When God wants to produce and grow patience in you, He takes you from all these theories you have been reading and brings you to the laboratory for practical. Here, you are exposed to situations where you are compelled to wait. He may give you a difficult boss or colleague at work. You may have a nasty room or house mate. Your husband may suddenly become difficult. Your wife’s meals may no longer be prepared on time. Your wife may never get to be punctual. What will be your default response? You will most likely lose your calm. You may pray for the cup to be taken away from you, not as the Lord wills but as you will. God may keep those conditions unchanged. Is that because He is mean? Absolutely not! As you keep getting angry and frustrated and come to the end of your upsets, you resign to the difficult situations and people. You learn to live with them. You no longer throw tantrums at these situations and people. The difficulties and delays may not have gone away but they lose their ability to disturb your calmness. Why? You have become patient. You have learned through practice, to be calm and to wait.
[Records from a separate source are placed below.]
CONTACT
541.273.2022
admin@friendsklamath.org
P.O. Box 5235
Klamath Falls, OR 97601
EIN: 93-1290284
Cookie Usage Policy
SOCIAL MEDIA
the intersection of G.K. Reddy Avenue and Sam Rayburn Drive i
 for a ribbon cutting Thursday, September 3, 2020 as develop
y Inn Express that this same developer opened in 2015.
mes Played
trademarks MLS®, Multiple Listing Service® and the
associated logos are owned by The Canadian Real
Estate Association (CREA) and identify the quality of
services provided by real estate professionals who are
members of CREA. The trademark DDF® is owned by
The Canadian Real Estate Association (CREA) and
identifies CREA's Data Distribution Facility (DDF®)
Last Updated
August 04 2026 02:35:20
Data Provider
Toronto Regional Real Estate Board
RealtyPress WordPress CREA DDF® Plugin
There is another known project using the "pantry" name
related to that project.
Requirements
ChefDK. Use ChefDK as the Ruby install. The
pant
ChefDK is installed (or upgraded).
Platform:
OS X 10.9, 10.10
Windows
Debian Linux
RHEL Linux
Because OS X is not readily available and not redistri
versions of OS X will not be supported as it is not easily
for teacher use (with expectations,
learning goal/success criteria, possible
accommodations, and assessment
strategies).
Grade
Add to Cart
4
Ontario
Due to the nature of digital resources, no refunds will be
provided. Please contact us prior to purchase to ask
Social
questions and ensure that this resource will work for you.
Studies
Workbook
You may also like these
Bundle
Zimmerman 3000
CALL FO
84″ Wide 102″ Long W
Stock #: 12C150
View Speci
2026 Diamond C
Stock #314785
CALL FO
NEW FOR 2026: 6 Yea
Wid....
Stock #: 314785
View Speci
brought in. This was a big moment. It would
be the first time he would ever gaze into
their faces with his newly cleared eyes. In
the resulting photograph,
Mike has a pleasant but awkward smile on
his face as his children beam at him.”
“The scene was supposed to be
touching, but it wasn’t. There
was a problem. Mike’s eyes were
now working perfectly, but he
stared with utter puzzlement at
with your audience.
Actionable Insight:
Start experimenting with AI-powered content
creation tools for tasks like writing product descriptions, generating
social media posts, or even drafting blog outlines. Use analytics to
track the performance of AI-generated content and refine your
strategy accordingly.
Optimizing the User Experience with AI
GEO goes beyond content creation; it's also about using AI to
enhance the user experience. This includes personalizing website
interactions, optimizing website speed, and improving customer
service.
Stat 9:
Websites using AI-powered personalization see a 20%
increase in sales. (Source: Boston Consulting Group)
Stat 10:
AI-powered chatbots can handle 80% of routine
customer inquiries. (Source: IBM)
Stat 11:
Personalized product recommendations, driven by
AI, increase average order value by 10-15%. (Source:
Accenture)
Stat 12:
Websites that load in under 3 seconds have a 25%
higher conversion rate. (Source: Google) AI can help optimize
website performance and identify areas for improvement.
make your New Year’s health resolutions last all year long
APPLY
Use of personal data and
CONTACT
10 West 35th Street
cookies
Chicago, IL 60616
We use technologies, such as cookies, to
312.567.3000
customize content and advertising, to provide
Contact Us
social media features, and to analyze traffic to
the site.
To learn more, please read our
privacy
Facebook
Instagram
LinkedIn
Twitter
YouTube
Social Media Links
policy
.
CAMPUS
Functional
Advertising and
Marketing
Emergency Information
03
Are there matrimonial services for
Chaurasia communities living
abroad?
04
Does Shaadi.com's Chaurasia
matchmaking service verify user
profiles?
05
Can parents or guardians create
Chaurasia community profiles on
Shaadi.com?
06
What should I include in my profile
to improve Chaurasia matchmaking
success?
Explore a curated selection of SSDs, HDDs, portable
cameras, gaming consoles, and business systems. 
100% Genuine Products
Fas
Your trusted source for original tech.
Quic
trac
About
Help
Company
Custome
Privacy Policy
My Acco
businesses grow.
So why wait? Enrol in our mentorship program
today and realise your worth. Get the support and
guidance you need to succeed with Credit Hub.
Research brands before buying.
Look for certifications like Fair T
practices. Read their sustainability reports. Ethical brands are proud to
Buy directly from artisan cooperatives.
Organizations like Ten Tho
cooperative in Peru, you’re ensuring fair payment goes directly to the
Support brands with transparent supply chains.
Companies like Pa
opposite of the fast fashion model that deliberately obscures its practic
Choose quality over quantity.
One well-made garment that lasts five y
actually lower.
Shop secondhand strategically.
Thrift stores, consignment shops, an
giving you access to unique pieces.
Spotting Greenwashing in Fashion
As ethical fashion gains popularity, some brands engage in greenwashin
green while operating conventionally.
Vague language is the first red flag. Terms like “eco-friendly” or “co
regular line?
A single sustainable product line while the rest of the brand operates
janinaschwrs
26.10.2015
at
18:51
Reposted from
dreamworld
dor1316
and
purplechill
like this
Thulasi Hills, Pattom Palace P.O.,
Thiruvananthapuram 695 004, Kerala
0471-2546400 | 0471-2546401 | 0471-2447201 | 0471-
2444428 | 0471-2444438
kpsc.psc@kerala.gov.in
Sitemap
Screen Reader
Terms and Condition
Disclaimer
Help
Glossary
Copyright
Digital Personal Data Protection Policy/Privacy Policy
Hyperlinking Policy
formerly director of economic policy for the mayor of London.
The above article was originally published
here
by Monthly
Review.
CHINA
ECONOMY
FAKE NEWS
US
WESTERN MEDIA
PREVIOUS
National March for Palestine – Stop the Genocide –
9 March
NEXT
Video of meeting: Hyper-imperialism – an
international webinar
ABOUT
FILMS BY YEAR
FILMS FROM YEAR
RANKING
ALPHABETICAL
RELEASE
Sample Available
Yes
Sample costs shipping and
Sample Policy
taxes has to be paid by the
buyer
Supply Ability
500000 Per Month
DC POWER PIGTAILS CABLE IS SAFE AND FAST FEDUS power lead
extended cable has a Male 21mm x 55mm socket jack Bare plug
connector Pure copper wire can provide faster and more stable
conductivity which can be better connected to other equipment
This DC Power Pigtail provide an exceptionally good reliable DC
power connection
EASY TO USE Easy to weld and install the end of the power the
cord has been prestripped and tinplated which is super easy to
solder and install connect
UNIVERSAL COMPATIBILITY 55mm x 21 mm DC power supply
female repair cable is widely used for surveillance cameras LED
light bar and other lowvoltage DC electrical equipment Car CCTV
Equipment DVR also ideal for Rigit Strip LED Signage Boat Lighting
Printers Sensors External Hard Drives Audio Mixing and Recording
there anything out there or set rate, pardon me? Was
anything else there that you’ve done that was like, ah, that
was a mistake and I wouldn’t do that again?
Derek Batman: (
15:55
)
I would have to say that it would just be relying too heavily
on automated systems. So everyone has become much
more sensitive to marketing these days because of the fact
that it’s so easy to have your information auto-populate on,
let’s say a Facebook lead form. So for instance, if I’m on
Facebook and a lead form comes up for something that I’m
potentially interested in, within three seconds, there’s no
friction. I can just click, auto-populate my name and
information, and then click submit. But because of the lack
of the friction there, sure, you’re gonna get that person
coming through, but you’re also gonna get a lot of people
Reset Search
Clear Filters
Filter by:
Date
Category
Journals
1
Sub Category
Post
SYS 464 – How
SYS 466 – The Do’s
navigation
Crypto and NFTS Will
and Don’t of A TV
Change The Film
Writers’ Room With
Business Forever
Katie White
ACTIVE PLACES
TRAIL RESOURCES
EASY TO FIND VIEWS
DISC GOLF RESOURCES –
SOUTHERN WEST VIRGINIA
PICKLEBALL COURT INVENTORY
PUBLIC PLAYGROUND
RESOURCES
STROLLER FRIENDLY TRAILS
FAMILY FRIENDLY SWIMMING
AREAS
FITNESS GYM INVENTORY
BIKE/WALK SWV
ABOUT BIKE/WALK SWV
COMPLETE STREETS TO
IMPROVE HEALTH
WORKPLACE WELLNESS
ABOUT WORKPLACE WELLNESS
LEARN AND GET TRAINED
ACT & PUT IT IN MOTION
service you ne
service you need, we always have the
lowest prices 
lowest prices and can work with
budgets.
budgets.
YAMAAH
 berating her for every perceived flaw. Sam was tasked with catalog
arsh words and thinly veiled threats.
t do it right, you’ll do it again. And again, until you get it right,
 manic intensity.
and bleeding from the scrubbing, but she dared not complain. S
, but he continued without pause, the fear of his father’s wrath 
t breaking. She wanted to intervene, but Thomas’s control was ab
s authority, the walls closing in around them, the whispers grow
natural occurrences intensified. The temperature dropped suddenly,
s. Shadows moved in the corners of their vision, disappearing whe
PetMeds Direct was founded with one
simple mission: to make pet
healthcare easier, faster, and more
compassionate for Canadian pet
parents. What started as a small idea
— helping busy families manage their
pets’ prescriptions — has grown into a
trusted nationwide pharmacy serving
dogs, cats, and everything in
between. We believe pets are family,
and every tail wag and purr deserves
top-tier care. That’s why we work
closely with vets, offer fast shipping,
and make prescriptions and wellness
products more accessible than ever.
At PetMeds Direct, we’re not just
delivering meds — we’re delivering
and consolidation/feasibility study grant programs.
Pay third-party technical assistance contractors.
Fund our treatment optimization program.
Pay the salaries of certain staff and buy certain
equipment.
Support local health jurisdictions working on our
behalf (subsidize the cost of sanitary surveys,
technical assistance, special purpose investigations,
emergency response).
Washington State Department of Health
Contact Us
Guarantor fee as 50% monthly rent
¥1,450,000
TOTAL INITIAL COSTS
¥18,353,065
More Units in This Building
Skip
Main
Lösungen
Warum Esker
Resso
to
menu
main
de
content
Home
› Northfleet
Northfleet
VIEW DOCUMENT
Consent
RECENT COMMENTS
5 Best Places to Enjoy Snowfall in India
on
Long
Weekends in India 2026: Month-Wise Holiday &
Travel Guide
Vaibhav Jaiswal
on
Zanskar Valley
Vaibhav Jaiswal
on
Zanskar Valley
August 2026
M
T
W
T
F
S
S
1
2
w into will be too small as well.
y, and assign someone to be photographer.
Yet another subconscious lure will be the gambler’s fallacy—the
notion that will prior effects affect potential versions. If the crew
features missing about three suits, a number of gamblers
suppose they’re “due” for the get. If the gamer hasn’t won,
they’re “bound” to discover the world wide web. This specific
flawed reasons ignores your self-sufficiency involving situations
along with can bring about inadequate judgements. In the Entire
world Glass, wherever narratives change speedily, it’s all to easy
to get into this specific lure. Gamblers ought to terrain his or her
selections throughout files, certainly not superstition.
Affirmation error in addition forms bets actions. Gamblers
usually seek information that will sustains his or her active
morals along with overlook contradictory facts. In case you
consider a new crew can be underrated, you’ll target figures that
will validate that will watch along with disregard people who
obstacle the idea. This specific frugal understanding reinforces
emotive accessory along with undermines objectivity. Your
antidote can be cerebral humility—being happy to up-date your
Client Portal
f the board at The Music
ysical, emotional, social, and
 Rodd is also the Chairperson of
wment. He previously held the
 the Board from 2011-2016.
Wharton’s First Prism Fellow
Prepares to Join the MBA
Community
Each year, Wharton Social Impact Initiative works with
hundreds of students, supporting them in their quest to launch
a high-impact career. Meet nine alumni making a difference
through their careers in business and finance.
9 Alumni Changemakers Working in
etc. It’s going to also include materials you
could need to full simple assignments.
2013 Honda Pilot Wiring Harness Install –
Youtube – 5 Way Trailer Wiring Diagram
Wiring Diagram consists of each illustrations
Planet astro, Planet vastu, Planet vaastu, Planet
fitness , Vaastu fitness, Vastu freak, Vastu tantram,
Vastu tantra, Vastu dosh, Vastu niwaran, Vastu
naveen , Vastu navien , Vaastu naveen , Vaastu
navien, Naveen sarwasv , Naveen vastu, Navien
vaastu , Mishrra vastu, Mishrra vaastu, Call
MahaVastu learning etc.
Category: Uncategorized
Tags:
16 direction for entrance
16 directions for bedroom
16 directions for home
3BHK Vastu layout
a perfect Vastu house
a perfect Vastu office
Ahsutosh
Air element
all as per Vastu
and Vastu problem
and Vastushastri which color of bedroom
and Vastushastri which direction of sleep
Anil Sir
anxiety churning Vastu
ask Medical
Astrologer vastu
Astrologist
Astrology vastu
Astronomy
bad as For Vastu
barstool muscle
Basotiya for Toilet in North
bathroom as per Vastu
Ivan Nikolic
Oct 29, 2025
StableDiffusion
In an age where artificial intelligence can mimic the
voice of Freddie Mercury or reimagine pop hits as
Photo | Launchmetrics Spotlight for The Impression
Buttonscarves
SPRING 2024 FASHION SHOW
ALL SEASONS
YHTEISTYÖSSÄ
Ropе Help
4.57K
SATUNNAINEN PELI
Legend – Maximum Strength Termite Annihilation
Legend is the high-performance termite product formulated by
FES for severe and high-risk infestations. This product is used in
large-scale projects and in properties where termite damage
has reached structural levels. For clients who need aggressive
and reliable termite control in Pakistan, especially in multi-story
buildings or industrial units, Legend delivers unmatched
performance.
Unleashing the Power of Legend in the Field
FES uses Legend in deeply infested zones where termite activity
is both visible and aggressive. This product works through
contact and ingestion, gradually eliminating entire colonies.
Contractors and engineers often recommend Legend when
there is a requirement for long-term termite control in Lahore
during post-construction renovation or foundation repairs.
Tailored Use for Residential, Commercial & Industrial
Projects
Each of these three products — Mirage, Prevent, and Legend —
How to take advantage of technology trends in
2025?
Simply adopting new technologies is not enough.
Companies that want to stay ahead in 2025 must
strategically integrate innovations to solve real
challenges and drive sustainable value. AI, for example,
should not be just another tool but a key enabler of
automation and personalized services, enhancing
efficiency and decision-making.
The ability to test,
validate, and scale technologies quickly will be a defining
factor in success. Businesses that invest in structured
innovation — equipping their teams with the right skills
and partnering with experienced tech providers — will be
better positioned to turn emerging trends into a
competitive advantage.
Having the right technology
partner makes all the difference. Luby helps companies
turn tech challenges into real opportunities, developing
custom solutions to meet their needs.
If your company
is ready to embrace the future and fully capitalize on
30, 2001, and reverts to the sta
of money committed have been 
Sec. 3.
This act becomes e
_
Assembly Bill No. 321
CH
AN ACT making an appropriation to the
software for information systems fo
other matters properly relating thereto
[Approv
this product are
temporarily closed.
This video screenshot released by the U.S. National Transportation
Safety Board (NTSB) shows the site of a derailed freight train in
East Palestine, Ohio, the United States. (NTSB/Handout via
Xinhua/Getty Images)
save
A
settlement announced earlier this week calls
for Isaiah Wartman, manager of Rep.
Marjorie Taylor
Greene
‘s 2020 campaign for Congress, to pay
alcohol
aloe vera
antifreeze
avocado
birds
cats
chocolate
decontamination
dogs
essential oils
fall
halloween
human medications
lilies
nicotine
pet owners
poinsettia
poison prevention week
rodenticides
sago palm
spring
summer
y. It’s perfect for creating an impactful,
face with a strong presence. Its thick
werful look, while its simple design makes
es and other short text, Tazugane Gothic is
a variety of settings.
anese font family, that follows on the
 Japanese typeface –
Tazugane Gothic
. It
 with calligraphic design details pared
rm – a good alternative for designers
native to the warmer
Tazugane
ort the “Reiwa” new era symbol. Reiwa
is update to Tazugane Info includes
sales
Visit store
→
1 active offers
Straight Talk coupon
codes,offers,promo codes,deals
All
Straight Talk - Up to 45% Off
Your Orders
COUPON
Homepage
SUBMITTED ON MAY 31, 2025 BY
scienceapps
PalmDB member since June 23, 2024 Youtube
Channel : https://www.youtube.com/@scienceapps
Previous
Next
When Moses failed to deal with his frustrations with people in Egypt, he murdered. Then God sent him to Jethro’s house to learn to deal with sheep that can be quite stupid. Then he had to negotiate Israel’s release from the clutches of a God-hardened Pharaoh. Then he had to lead the remarkably stubborn nation of Israel. He lost it a few times but later, He could plead with God to be patient with the children of Israel. He was said to be the meekest person on the earth. How did he learn patience? By practical exposure to difficult people and situations. If that was how God helped Moses in this matter, why would yours be different? Can you begin to see the difficult people and situations God places in your life as His way of growing the gift of patience in you? Cooperate with the Holy Spirit to grow this virtue in you. The rewards far outweigh the cost.
“They that wait upon the LORD shall renew their strength; they shall mount up with wings as eagles; they shall run, and not be weary; and they shall walk and not faint” (Isa. 40:31). He “acts on behalf of those who wait for Him” (Isa. 64:4).